In your copy, the records appear word for word and the pictures do not appear at all.

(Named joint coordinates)

*** Begin section ***

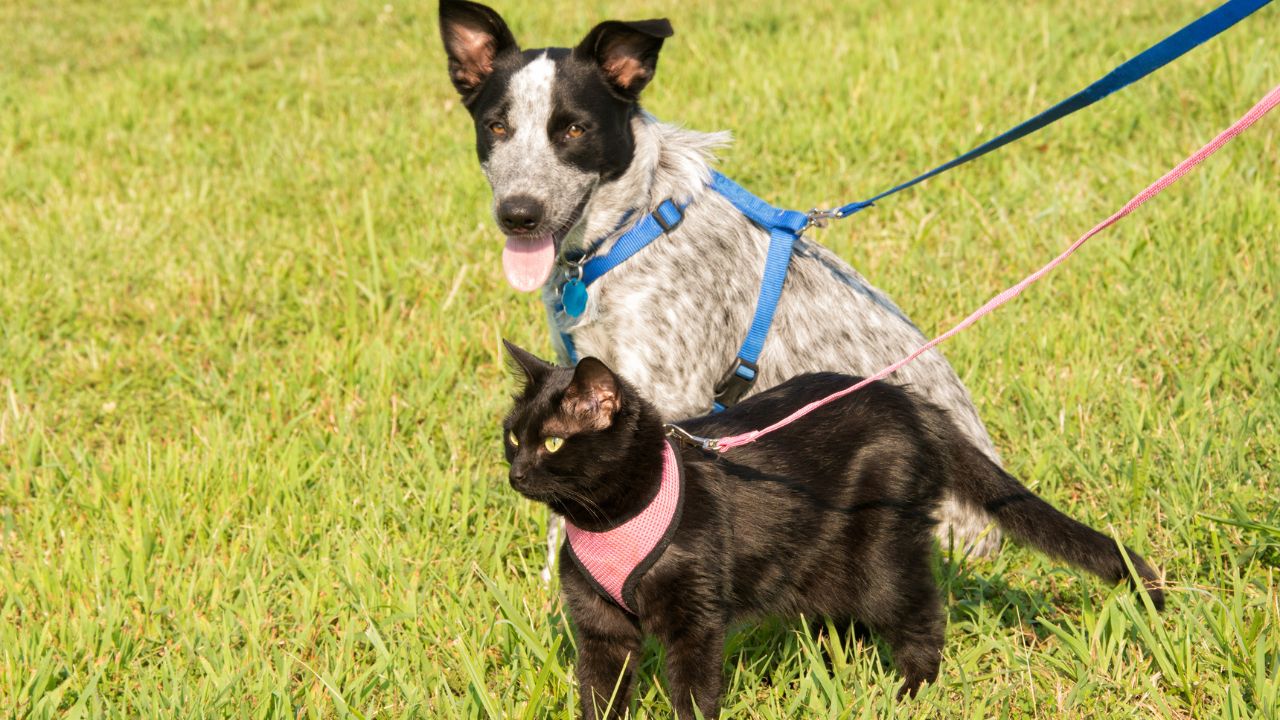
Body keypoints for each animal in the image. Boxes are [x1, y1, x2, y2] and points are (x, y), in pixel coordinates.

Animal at [501, 338, 1172, 717]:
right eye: (512, 436)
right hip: (826, 565)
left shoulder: (695, 619)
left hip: (881, 555)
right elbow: (600, 696)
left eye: (553, 442)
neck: (608, 519)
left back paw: (909, 695)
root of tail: (915, 405)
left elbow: (693, 694)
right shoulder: (601, 628)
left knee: (922, 612)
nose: (515, 472)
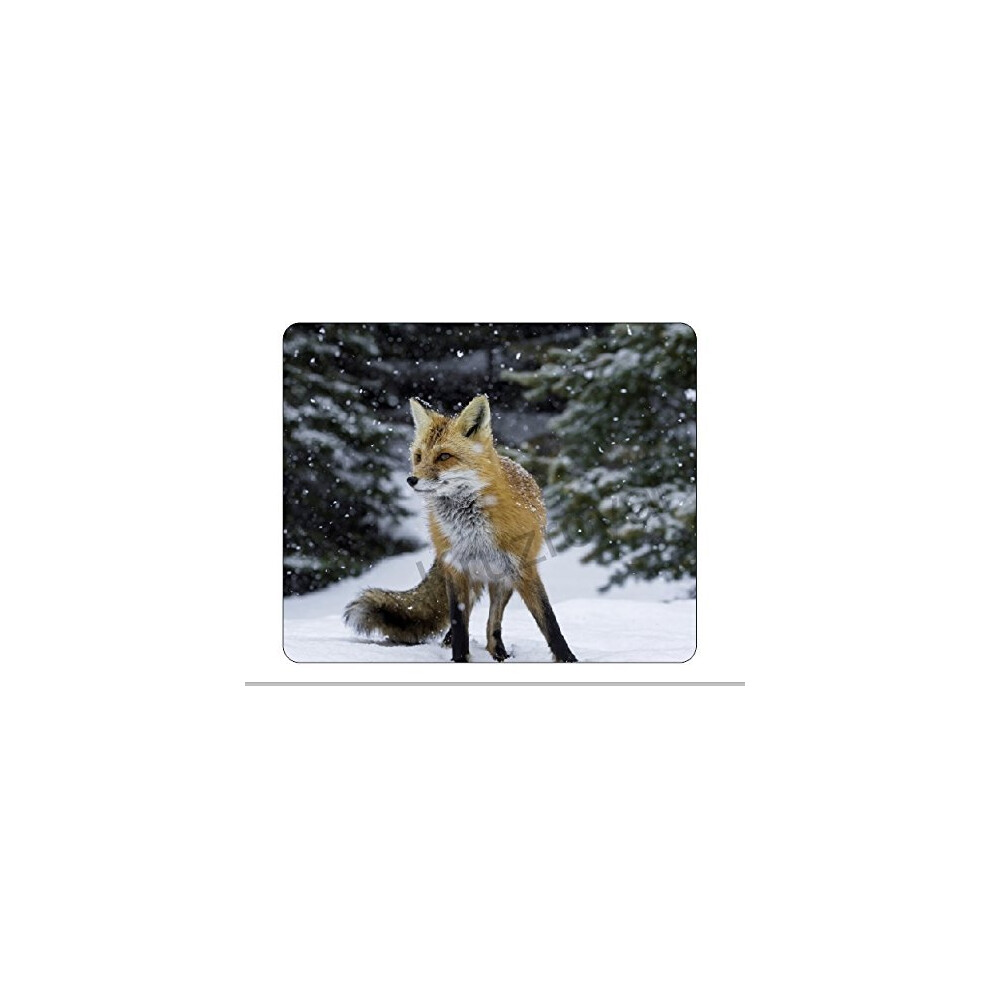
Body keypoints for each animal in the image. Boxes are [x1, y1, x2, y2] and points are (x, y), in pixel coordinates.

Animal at [344, 394, 578, 662]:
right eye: (418, 457)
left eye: (444, 456)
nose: (411, 480)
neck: (473, 532)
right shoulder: (456, 568)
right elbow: (458, 620)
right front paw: (459, 658)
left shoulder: (522, 568)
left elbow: (548, 620)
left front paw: (568, 659)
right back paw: (452, 645)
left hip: (502, 580)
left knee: (493, 622)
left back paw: (498, 653)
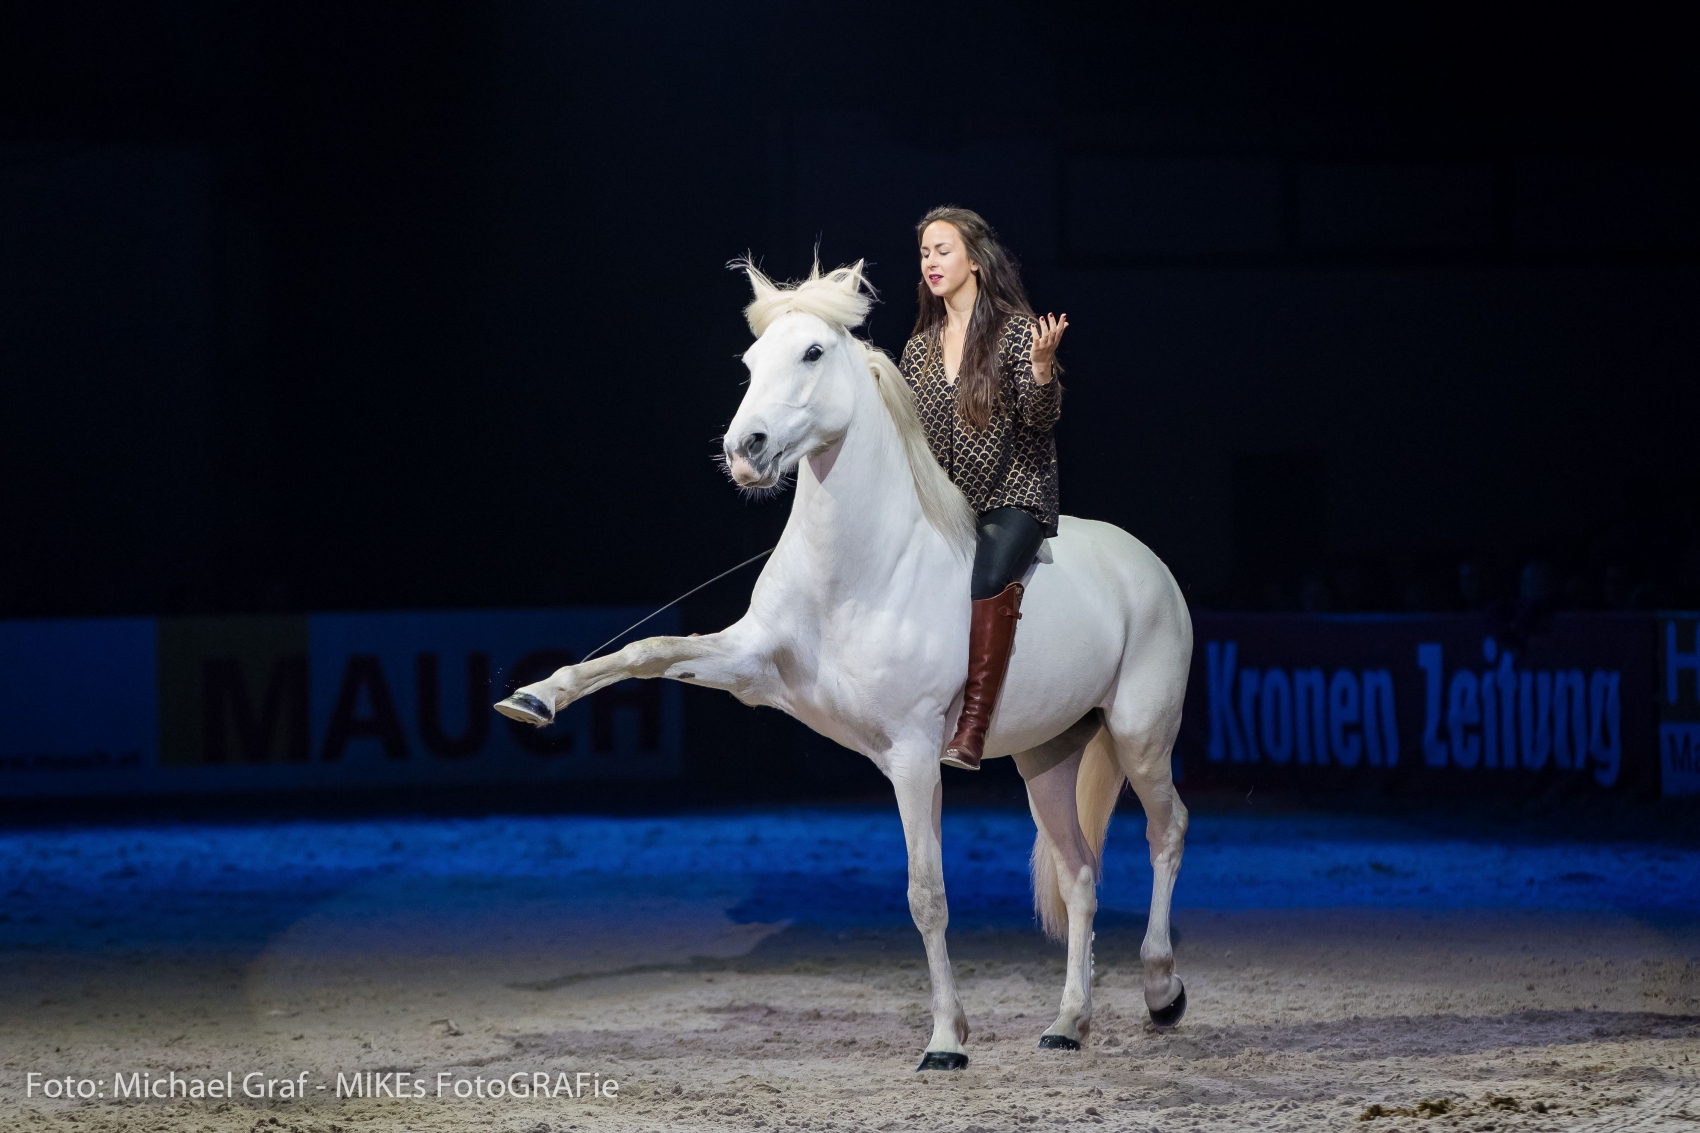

*** End section ***

> _Expected answer_:
Body keypoints for each animal in the image. Boxes are [x1, y1, x2, y2] and points are (x, y), in pixel coordinates.

Animal at [501, 338, 1172, 717]:
right eye: (512, 436)
right hip: (826, 565)
left shoulder: (695, 619)
left hip: (881, 555)
right elbow: (600, 696)
left eye: (553, 442)
neck: (608, 519)
left back paw: (909, 695)
root of tail: (915, 405)
left elbow: (693, 694)
right shoulder: (601, 628)
left knee: (922, 612)
nose: (515, 472)
Body keypoints for each animal in the image. Boxes are [x1, y1, x2, y2] and points are (x, y), in pixel coordinates.

Animal at [344, 394, 578, 662]:
right eye: (418, 457)
left eye: (444, 456)
nose: (411, 480)
neck: (473, 532)
right shoulder: (456, 568)
right elbow: (458, 620)
right front paw: (459, 658)
left shoulder: (522, 568)
left elbow: (548, 620)
left front paw: (568, 659)
right back paw: (452, 645)
left hip: (502, 580)
left knee: (493, 622)
left back paw: (498, 653)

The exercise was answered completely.